Stored data entries
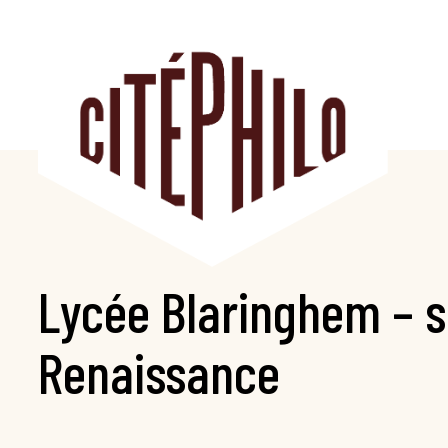
Aller
au
contenu
Lycée Blaringhem – s
Renaissance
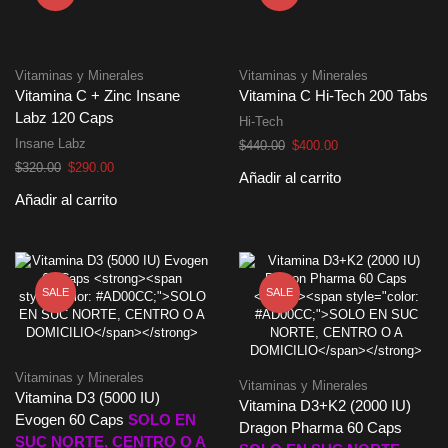
Vitaminas y Minerales
Vitaminas y Minerales
Vitamina C + Zinc Insane
Vitamina C Hi-Tech 200 Tabs
Labz 120 Caps
Hi-Tech
Insane Labz
El
El
$
440.00
$
400.00
precio
precio
El
El
$
320.00
$
290.00
Añadir al carrito
original
actual
precio
precio
Añadir al carrito
era:
es:
original
actual
$440.00.
$400.00.
era:
es:
$320.00.
$290.00.
SALE
SALE
Vitaminas y Minerales
Vitaminas y Minerales
Vitamina D3 (5000 IU)
Vitamina D3+K2 (2000 IU)
Evogen 60 Caps
SOLO EN
Dragon Pharma 60 Caps
SUC NORTE, CENTRO O A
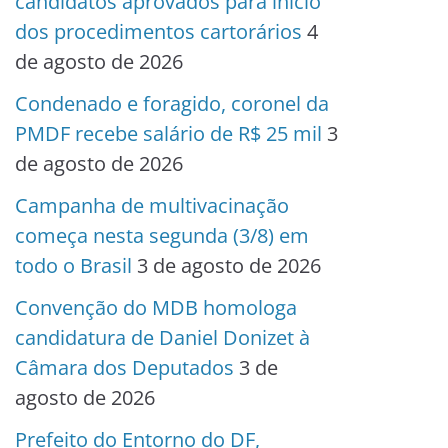
candidatos aprovados para início
dos procedimentos cartorários
4
de agosto de 2026
Condenado e foragido, coronel da
PMDF recebe salário de R$ 25 mil
3
de agosto de 2026
Campanha de multivacinação
começa nesta segunda (3/8) em
todo o Brasil
3 de agosto de 2026
Convenção do MDB homologa
candidatura de Daniel Donizet à
Câmara dos Deputados
3 de
agosto de 2026
Prefeito do Entorno do DF,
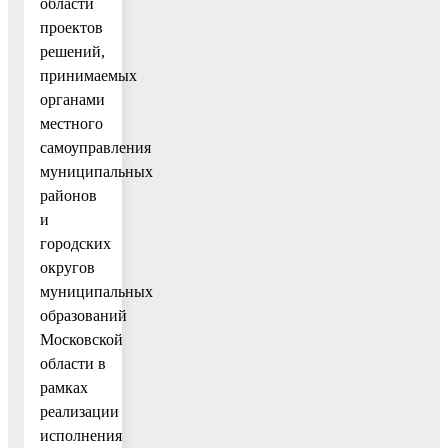
области
проектов
решений,
принимаемых
органами
местного
самоуправления
муниципальных
районов
и
городских
округов
муниципальных
образований
Московской
области в
рамках
реализации
исполнения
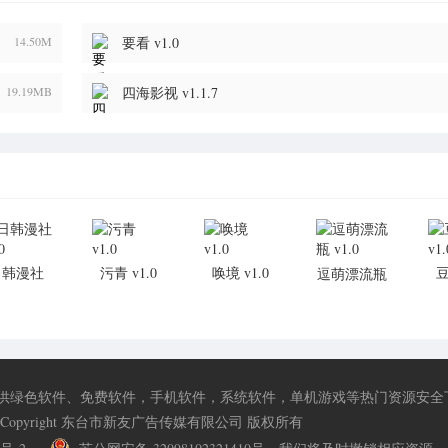
14.50M
要看 v1.0
19.19MB
四海影视 v1.1.7
日韩漫社
污青 v1.0
唤境 v1.0
逗萌漂流瓶
v1.0
v1.0
供绿色软件、免费软件，手机软件，系统软件，单机游戏等热门资源安全
Copyright 东台市新友广告传媒有限公司 版权所有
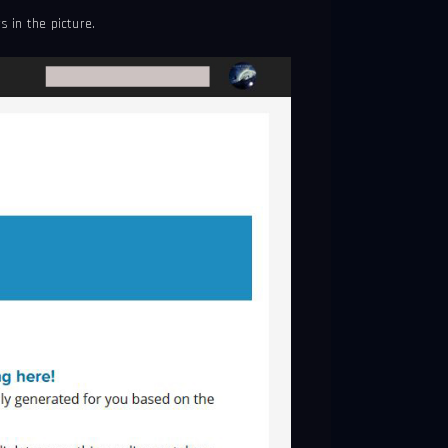
 in the picture.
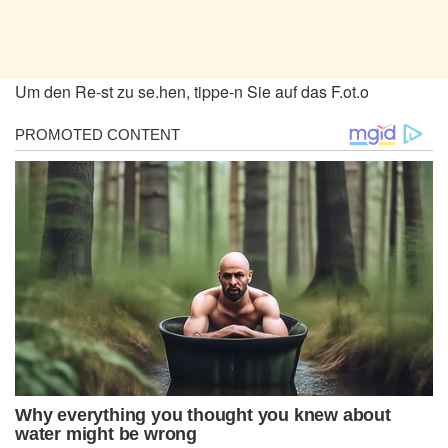
Um den Re-st zu se.hen, tippe-n Sie auf das F.ot.o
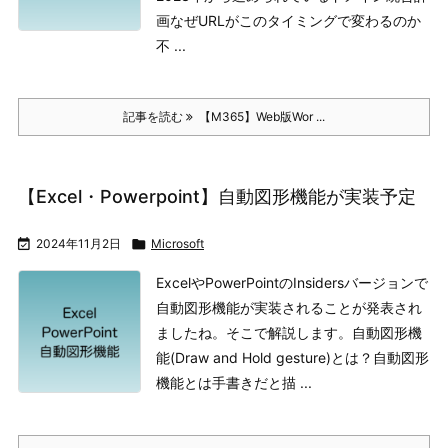
画
なぜURLがこのタイミングで変わるのか
不 ...
記事を読む
【M365】Web版Wor ...
【Excel・Powerpoint】自動図形機能が実装予定

2024年11月2日

Microsoft
ExcelやPowerPointのInsidersバージョンで
自動図形機能が実装されることが発表され
ましたね。そこで解説します。
自動図形機
能(Draw and Hold gesture)とは？
自動図形
機能とは手書きだと描 ...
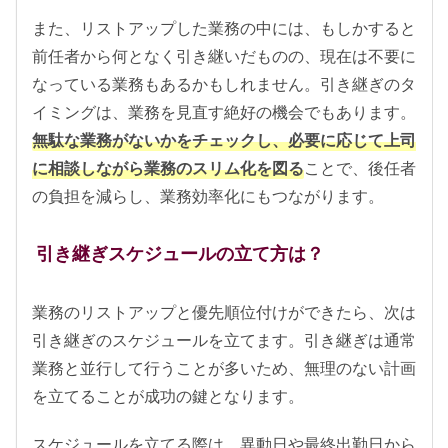
また、リストアップした業務の中には、もしかすると
前任者から何となく引き継いだものの、現在は不要に
なっている業務もあるかもしれません。引き継ぎのタ
イミングは、業務を見直す絶好の機会でもあります。
無駄な業務がないかをチェックし、必要に応じて上司
に相談しながら業務のスリム化を図る
ことで、後任者
の負担を減らし、業務効率化にもつながります。
引き継ぎスケジュールの立て方は？
業務のリストアップと優先順位付けができたら、次は
引き継ぎのスケジュールを立てます。引き継ぎは通常
業務と並行して行うことが多いため、無理のない計画
を立てることが成功の鍵となります。
スケジュールを立てる際は、異動日や最終出勤日から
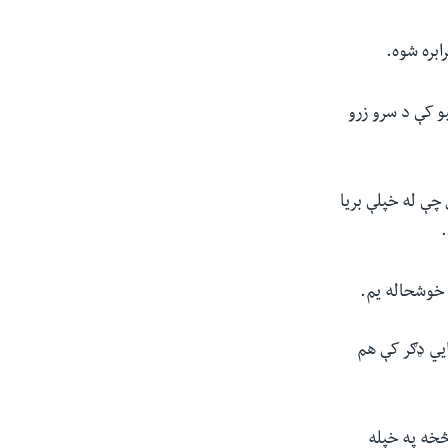
بره شوه
.
و کې د سرو زرو
چې له خپلې بریا
.
 خوشحاله یم
.
ايي ډګر کې هم
څخه په خپله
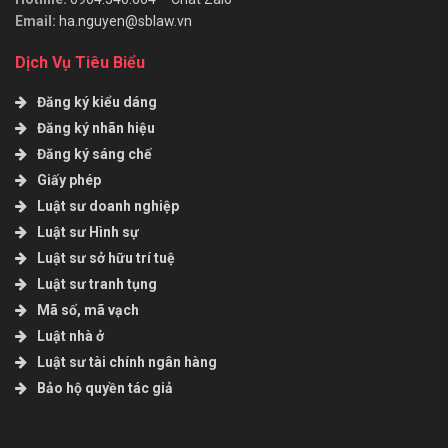
Email:
ha.nguyen@sblaw.vn
Dịch Vụ Tiêu Biểu
Đăng ký kiểu dáng
Đăng ký nhãn hiệu
Đăng ký sáng chế
Giấy phép
Luật sư doanh nghiệp
Luật sư Hình sự
Luật sư sở hữu trí tuệ
Luật sư tranh tụng
Mã số, mã vạch
Luật nhà ở
Luật sư tài chính ngân hàng
Bảo hộ quyền tác giả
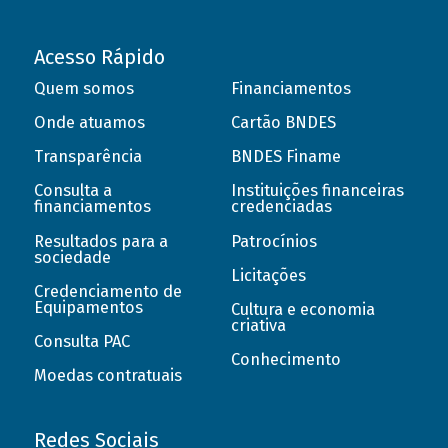
Acesso Rápido
Quem somos
Financiamentos
Onde atuamos
Cartão BNDES
Transparência
BNDES Finame
Consulta a
Instituições financeiras
financiamentos
credenciadas
Resultados para a
Patrocínios
sociedade
Licitações
Credenciamento de
Equipamentos
Cultura e economia
criativa
Consulta PAC
Conhecimento
Moedas contratuais
Redes Sociais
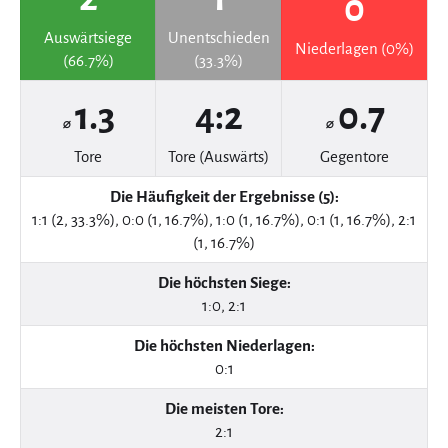
0
Auswärtsiege
Unentschieden
Niederlagen (0%)
(66.7%)
(33.3%)
1.3
4:2
0.7
⌀
⌀
Tore
Tore (Auswärts)
Gegentore
Die Häufigkeit der Ergebnisse (5):
1:1 (2, 33.3%), 0:0 (1, 16.7%), 1:0 (1, 16.7%), 0:1 (1, 16.7%), 2:1
(1, 16.7%)
Die höchsten Siege:
1:0, 2:1
Die höchsten Niederlagen:
0:1
Die meisten Tore:
2:1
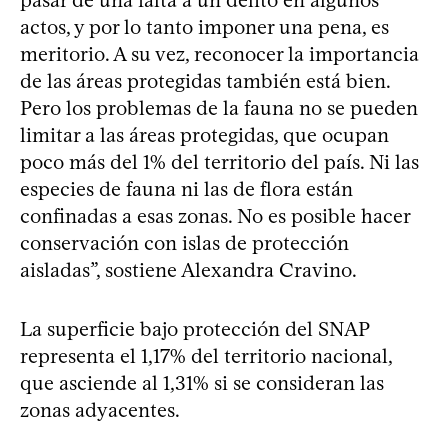
actos, y por lo tanto imponer una pena, es
meritorio. A su vez, reconocer la importancia
de las áreas protegidas también está bien.
Pero los problemas de la fauna no se pueden
limitar a las áreas protegidas, que ocupan
poco más del 1% del territorio del país. Ni las
especies de fauna ni las de flora están
confinadas a esas zonas. No es posible hacer
conservación con islas de protección
aisladas”, sostiene Alexandra Cravino.
La superficie bajo protección del SNAP
representa el 1,17% del territorio nacional,
que asciende al 1,31% si se consideran las
zonas adyacentes.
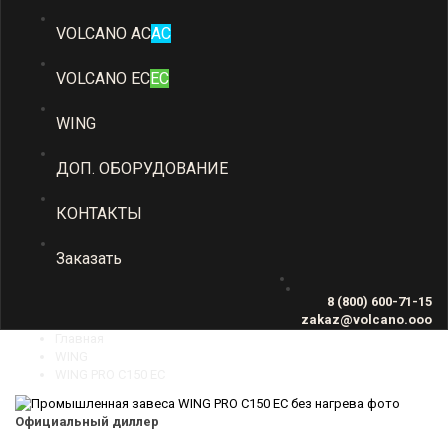
VOLCANO AC
AC
VOLCANO EC
EC
WING
ДОП. ОБОРУДОВАНИЕ
КОНТАКТЫ
Заказать
8 (800) 600-71-15
zakaz@volcano.ooo
Главная
WING
WING PRO C150 EC
Официальный диллер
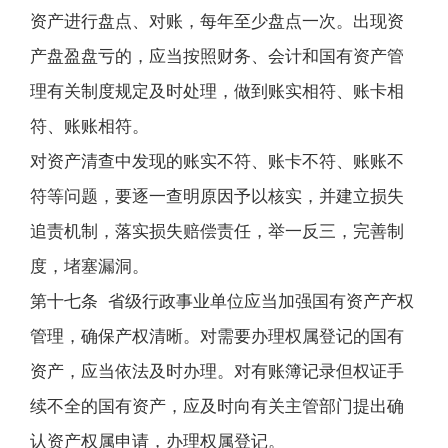
资产进行盘点、对账，每年至少盘点一次。出现资
产盘盈盘亏的，应当按照财务、会计和国有资产管
理有关制度规定及时处理，做到账实相符、账卡相
符、账账相符。
对资产清查中发现的账实不符、账卡不符、账账不
符等问题，要逐一查明原因予以核实，并建立损失
追责机制，落实损失赔偿责任，举一反三，完善制
度，堵塞漏洞。
第十七条 省级行政事业单位应当加强国有资产产权
管理，确保产权清晰。对需要办理权属登记的国有
资产，应当依法及时办理。对有账簿记录但权证手
续不全的国有资产，应及时向有关主管部门提出确
认资产权属申请，办理权属登记。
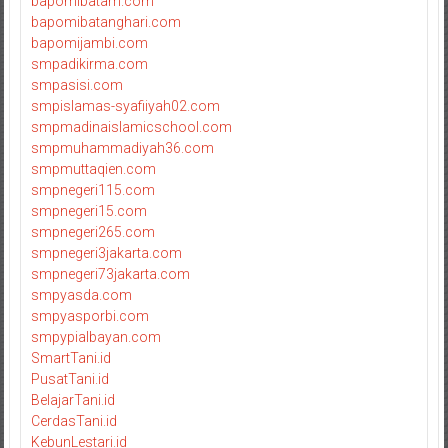
bapomibatam.com
bapomibatanghari.com
bapomijambi.com
smpadikirma.com
smpasisi.com
smpislamas-syafiiyah02.com
smpmadinaislamicschool.com
smpmuhammadiyah36.com
smpmuttaqien.com
smpnegeri115.com
smpnegeri15.com
smpnegeri265.com
smpnegeri3jakarta.com
smpnegeri73jakarta.com
smpyasda.com
smpyasporbi.com
smpypialbayan.com
SmartTani.id
PusatTani.id
BelajarTani.id
CerdasTani.id
KebunLestari.id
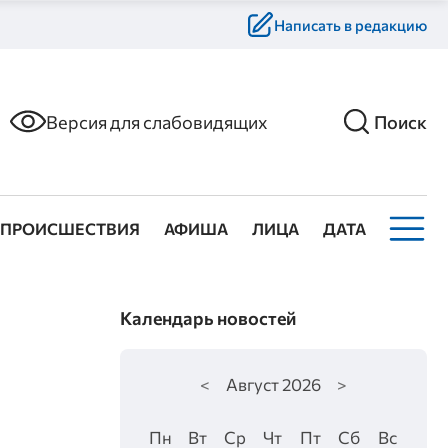
Написать в редакцию
Версия для слабовидящих
Поиск
ПРОИСШЕСТВИЯ
АФИША
ЛИЦА
ДАТА
Календарь новостей
<
Август
2026
>
Пн
Вт
Ср
Чт
Пт
Сб
Вс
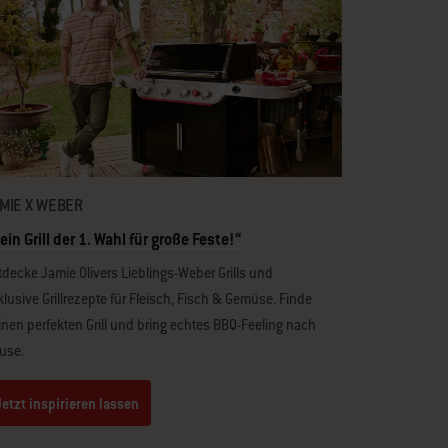
MIE X WEBER
ein Grill der 1. Wahl für große Feste!“
tdecke Jamie Olivers Lieblings-Weber Grills und
klusive Grillrezepte für Fleisch, Fisch & Gemüse. Finde
inen perfekten Grill und bring echtes BBQ-Feeling nach
use.
Jetzt inspirieren lassen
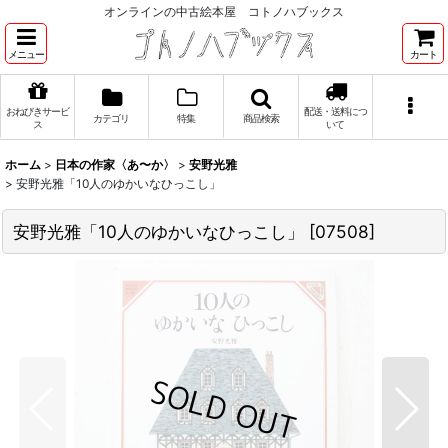
オンラインの中古絵本屋 コトノハブックス
メニュー
カート
おねびきサービ
配送・送料につ
カテゴリ
特集
商品検索
ス
いて
ホーム
>
日本の作家〈あ〜か〉
>
安野光雅
>
安野光雅「10人のゆかいなひっこし」
安野光雅「10人のゆかいなひっこし」
[
07508
]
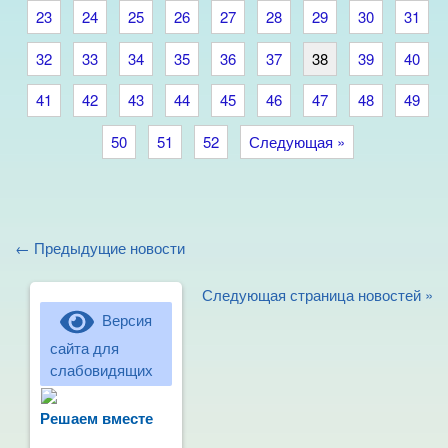
23
24
25
26
27
28
29
30
31
32
33
34
35
36
37
38
39
40
41
42
43
44
45
46
47
48
49
50
51
52
Следующая »
← Предыдущие новости
Следующая страница новостей »
Версия
сайта для
слабовидящих
Не можете записать ребёнка в сад?
Хотите рассказать о воспитателях?
Решаем вместе
Знаете, как улучшить питание и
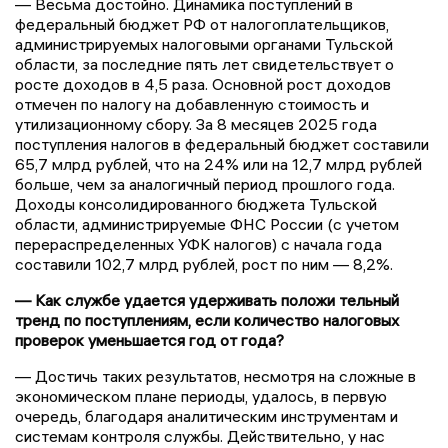
— Весьма достойно. Динамика поступлений в
федеральный бюджет РФ от налогоплательщиков,
администрируемых налоговыми органами Тульской
области, за последние пять лет свидетельствует о
росте доходов в 4,5 раза. Основной рост доходов
отмечен по налогу на добавленную стоимость и
утилизационному сбору. За 8 месяцев 2025 года
поступления налогов в федеральный бюджет составили
65,7 млрд рублей, что на 24% или на 12,7 млрд рублей
больше, чем за аналогичный период прошлого года.
Доходы консолидированного бюджета Тульской
области, администрируемые ФНС России (с учетом
перераспределенных УФК налогов) с начала года
составили 102,7 млрд рублей, рост по ним — 8,2%.
— Как службе удается удерживать положи тельный
тренд по поступлениям, если количество налоговых
проверок уменьшается год от года?
— Достичь таких результатов, несмотря на сложные в
экономическом плане периоды, удалось, в первую
очередь, благодаря аналитическим инструментам и
системам контроля службы. Действительно, у нас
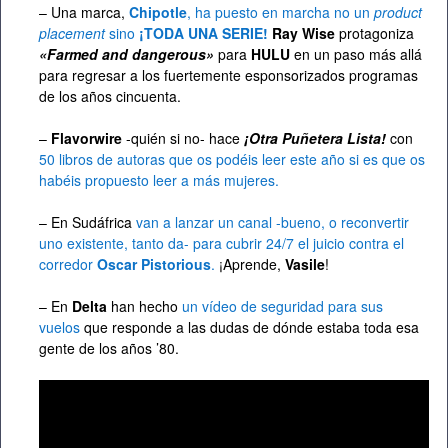
– Una marca,
Chipotle
, ha puesto en marcha no un
product
placement
sino
¡TODA UNA SERIE!
Ray Wise
protagoniza
«Farmed and dangerous»
para
HULU
en un paso más allá
para regresar a los fuertemente esponsorizados programas
de los años cincuenta.
–
Flavorwire
-quién si no- hace
¡Otra Puñetera Lista!
con
50 libros de autoras que os podéis leer este año si es que os
habéis propuesto leer a más mujeres.
– En Sudáfrica
van a lanzar un canal -bueno, o reconvertir
uno existente, tanto da- para cubrir 24/7 el juicio contra el
corredor
Oscar Pistorious
.
¡Aprende,
Vasile
!
– En
Delta
han hecho
un vídeo de seguridad para sus
vuelos
que responde a las dudas de dónde estaba toda esa
gente de los años ’80.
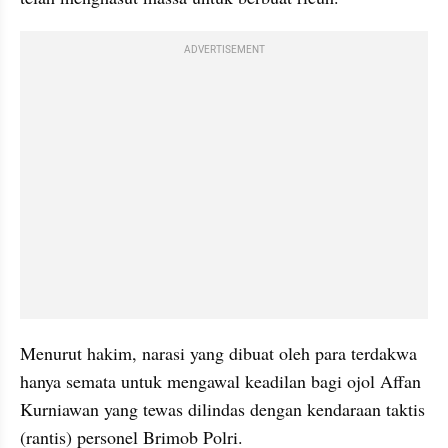
ADVERTISEMENT
Menurut hakim, narasi yang dibuat oleh para terdakwa 
hanya semata untuk mengawal keadilan bagi ojol Affan 
Kurniawan yang tewas dilindas dengan kendaraan taktis 
(rantis) personel Brimob Polri.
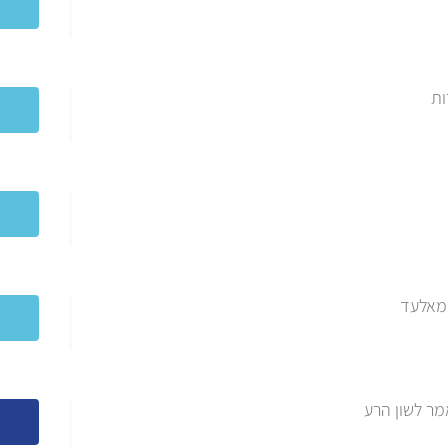
ות
 מאלעד
מר לשון הרע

**Task:**
From the records above, return each line that includes "области".

**Solution to this task:**
области
области в
области, за последние пять лет свидетельствует о
области, администрируемые ФНС России (с учетом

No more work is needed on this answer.